Bill Hammond's birds go to the gym in his latest exhibition
The birds which inhabit Bill Hammond's paintings have taken on various roles over the years.
The birds which inhabit Bill Hammond's paintings have taken on various roles over the years.
Overseas Part II
W D Hammond
Peter McLeavey Gallery, Wellington
Until December 20
The birds which inhabit Bill Hammond’s paintings have taken on various roles over the years. Sometimes they are forbidding, at other times enigmatic and sometimes they are louche characters just hanging around waiting for people like Buller.
They don’t really engage in activity although they are occasionally seen playing musical instruments even doing a bit of swimming and rowing but generally they don’t relax a lot.
In his latest show at the Peter McLeavey Gallery consisting of one large work and six smaller works, his birds are engaged in physical activity in something of a response to the mythology of New Zealand as sporting nation.

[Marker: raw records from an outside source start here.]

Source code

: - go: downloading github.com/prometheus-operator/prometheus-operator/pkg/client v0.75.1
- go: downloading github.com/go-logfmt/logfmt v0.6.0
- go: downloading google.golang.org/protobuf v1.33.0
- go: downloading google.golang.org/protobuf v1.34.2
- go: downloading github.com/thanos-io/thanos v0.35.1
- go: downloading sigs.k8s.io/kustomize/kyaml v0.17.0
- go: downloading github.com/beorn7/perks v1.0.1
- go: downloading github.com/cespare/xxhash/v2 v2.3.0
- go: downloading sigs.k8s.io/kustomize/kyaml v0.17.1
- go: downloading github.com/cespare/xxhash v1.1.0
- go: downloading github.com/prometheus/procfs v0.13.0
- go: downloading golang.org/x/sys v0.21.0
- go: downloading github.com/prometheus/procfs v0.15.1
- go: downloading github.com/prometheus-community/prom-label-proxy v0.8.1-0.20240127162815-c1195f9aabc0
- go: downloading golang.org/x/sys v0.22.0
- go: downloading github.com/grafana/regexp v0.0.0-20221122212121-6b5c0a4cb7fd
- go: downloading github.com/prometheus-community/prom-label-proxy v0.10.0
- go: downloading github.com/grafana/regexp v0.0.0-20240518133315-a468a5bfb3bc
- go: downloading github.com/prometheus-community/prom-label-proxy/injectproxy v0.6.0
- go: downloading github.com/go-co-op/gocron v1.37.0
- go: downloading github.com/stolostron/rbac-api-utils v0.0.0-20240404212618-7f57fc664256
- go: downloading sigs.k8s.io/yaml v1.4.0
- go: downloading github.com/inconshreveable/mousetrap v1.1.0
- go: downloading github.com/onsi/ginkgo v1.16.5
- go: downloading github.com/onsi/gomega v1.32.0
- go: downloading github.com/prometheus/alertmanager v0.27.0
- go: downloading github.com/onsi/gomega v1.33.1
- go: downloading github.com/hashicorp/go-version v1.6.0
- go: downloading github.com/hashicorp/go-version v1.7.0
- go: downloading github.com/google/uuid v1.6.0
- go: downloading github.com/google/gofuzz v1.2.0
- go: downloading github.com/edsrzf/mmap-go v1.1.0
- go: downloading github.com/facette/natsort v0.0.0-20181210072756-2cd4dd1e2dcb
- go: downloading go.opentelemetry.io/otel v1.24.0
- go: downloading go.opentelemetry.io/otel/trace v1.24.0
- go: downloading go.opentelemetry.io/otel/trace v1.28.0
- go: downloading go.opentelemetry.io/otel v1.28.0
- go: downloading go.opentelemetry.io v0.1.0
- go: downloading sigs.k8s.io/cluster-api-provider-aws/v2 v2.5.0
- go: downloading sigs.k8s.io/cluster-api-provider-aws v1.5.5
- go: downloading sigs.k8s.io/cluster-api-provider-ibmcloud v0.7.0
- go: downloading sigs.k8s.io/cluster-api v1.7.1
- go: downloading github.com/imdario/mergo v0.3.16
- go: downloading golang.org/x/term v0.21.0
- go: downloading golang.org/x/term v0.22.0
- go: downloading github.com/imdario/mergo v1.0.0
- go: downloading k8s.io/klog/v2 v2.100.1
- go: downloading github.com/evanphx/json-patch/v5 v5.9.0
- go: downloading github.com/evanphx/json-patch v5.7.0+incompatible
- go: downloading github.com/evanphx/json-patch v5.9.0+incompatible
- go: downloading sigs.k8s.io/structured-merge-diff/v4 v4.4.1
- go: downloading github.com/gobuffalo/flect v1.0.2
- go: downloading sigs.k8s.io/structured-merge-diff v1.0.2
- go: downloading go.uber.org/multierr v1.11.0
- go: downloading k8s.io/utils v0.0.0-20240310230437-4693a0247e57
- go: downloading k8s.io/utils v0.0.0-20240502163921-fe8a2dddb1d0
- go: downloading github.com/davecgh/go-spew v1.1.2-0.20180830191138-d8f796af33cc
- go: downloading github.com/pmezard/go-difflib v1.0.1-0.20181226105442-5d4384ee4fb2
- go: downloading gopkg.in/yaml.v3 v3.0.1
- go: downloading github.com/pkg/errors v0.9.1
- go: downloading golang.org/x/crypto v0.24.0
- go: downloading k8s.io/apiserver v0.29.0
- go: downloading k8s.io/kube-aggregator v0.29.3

They can also be seen as being images of exotic local performers involved in a Cirque Du Soleil show.
With these works, Hammond has taken on both a more playful approach to his invented characters but also expanded his vision of the birds' environments. Previously his birds have often inhabited an acid green landscape but with these new works he paints with a range of colours – indanthrene blue, titanate yellow, silver, verde and green gold.
They become heraldic colours, giving the birds different personalities and characteristics. In the larger work Over The Green Gold Sea ($200,000) the birds are working out at their gym in the trees, one using the branches as a trapeze, another in track pants is ready for a race while a couple exercise with large bones.
In the six smaller works the birds are shown engaged in a variety of activities. In Over Yellow Seas”($42,000) the creature seems to be taking up a yoga pose while in Over Indanthrene Sea a couple of birds are dancing. In these works Hammond has created a set of demigods, the mythological equivalents of the Olympian gods transposed to southern lands.
They are small like small icons, with that idea reinforced by the artist applying a gold patina over the surface of the paintings.